Thinking about this later, I realized that I would actually need one of my old statistics books instead of my laptop, because the stat book had truly random numbers, while the laptop would only have pseudo-random numbers. Here I was, worrying over the vagaries of random number theory in relationship to cheap, but tasty, Thai food.

I think I need a life sometimes.


Taming the (cookie) beast within

Here’s the deal. I am a very boring person. I don’t smoke. I don’t drink. I don’t gamble. I don’t do drugs. I don’t cheat. I don’t know how to do any of those things. I don’t have a boat, or an RV or an old car. I don’t play golf. I am so boring that one of my hobbies is baking cookies. Now that’s pretty darn bad.

It all started because I hated spending $3.00 to $4.00 for a bag of crumby, crumbly, shortening-laden, tasteless chocolate chip cookies at the store. Yucky stuff. So, I tried the refrigerated cookie dough. That was an improvement, but it just wasn’t right. It still tasted a little too…industrial.

That left me with no choice but to try my own hand at it. So it was off to that heretofore foreign part of the store where things “from scratch” were made – the baking section. I grabbed the yellow bag with the recipe that would become my sweet-tooth salvation.

I had to buy everything – I didn’t have the flour or the baking soda, or the eggs or the butter or the brown sugar. I might not even have had the white sugar. I know I didn’t have the vanilla. That was a killer in price the first time. I was thinking that all of a sudden that $3.50 a bag is looking pretty cheap right now. I got everything home and pretty much followed the recipe as written. While this first batch didn’t look that great, it certainly tasted great. Enough to say good bye to bags o’ cookies.

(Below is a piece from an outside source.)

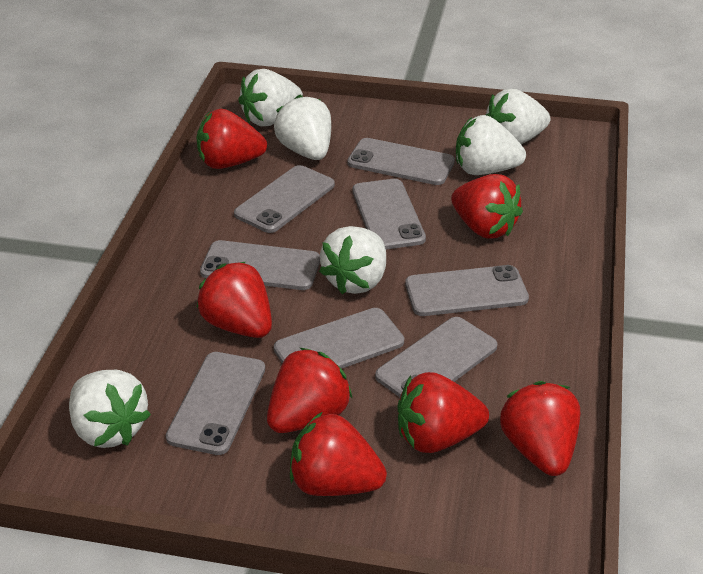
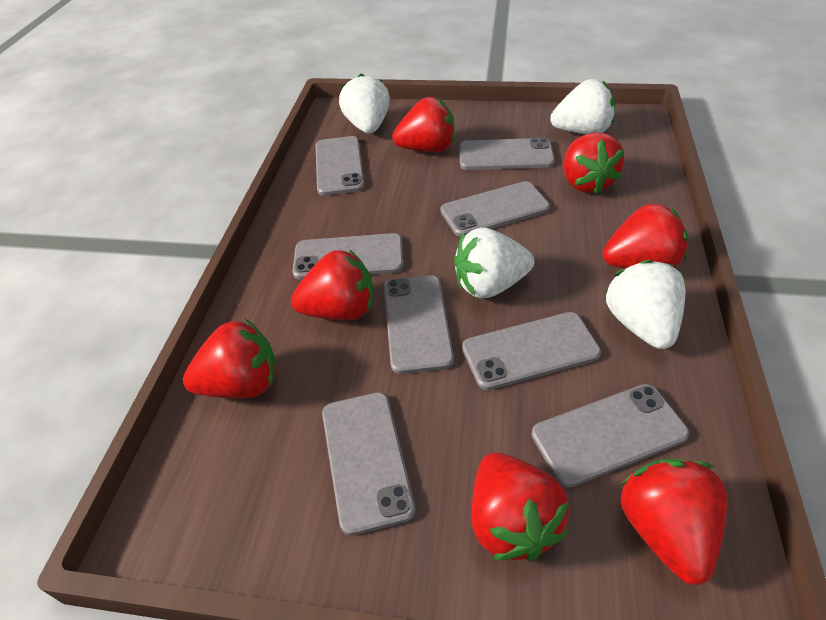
white strawberry: 6 -> 4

Then all of a sudden things started showing up in the kitchen. Like better half-sheet pans. Then a better hand mixer (which I ended up killing.) Then specialized cookie scoops. First the small one, then large, then the medium one to round out the set. Then a digital kitchen scale (used for gram weights, of course). Then silicone mats for the sheet pans. Cooling racks. Self-compiled spreadsheet with US volume to metric weight conversions for flour, sugars, cocoa, and other ingredients. Then, finally, the Beast, the shortened form of the Cookie Beast. I just found (and ordered) some neat flame decals for it.

Long ago, the cost of the cookies was no longer in the food budget, but in the hobby budget. I just hadn’t realized it.

I don’t make cookies every day, or even every week. But I know that I can. I always have all the ingredients on hand. In fact, I have the proper sugar mix and the dry ingredients in separate containers with the gram weights required for half – and full batches on labels. It’s very nice to know that I could make them anytime I wanted.

I have since branched out to other baked goods, especially brownies, where I end up spending way too much on cocoa. Am I a strange, boring fellow? You decide. But the cookies are good.


Tech at night means I’m not sleeping anytime soon

I don’t know if this is a tech thing or an ADD thing, or just I’m plain old nuts. Any of the three are equally possible.

I can’t do any technical reading or programming or anything like that after 7:00pm. If I do, I will not sleep very much at all. I’ll end up dreaming in Perl or C++ or, worse yet, in something like SMTP, if I am playing with a mail server.

It’s a horrible thing. I have to make sure that I watch 2 – 3 hours of television (the more mundane the better) after doing anything with computers at night. I just can’t shut it off in my brain.

This sounds like a funny thing, but just wait until you have your first dream about regular expressions or how you messed up your company’s file and how you are going to lose every piece of mail ever sent – even when you don’t use sendmail as your main mail server.

I am apparently not the only one like this. While I haven’t had this exact dream, I have had this dream’s cousin. This is why some programmers just stay up all night to program. They’re not going to sleep well anyway, so they might as well accomplish something.